__What needs to be done__: Take the lines below beginning at the line that has "18,149 | 22,648 |" and stopping after the line that has "Emergency/Disaster Fund Bank", and print them exactly as they are, with no other lines.

Saved entries:
*** Begin section ***
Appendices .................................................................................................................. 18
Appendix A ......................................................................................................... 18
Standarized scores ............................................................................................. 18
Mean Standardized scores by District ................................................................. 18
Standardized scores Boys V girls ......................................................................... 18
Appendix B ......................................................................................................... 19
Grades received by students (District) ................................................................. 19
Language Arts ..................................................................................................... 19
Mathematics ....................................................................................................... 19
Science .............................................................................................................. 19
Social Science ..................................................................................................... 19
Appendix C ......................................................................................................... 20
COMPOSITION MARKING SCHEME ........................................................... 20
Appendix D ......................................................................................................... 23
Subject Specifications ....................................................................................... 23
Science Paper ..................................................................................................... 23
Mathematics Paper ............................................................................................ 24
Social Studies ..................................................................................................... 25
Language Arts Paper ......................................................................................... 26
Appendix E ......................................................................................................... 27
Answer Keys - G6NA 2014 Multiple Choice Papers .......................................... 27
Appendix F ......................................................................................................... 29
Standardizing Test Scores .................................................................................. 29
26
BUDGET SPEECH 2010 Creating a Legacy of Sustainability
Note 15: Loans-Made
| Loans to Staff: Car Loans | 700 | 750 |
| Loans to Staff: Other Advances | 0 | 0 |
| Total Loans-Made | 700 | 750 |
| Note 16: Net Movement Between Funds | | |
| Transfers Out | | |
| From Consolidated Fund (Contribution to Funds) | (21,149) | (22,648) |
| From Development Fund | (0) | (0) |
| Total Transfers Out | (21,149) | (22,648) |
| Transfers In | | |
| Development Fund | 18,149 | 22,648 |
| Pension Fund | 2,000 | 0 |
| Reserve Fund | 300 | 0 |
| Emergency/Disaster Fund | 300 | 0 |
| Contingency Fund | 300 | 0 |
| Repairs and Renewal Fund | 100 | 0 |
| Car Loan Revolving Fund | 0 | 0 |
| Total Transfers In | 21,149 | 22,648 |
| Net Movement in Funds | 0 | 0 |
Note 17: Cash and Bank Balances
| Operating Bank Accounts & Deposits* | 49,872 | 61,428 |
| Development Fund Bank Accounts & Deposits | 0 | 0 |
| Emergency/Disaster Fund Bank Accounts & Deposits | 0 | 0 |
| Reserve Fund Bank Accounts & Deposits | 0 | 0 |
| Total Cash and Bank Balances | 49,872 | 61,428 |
*** End section ***
__Task result__:
| Development Fund | 18,149 | 22,648 |
| Pension Fund | 2,000 | 0 |
| Reserve Fund | 300 | 0 |
| Emergency/Disaster Fund | 300 | 0 |
| Contingency Fund | 300 | 0 |
| Repairs and Renewal Fund | 100 | 0 |
| Car Loan Revolving Fund | 0 | 0 |
| Total Transfers In | 21,149 | 22,648 |
| Net Movement in Funds | 0 | 0 |
Note 17: Cash and Bank Balances
| Operating Bank Accounts & Deposits* | 49,872 | 61,428 |
| Development Fund Bank Accounts & Deposits | 0 | 0 |
| Emergency/Disaster Fund Bank Accounts & Deposits | 0 | 0 |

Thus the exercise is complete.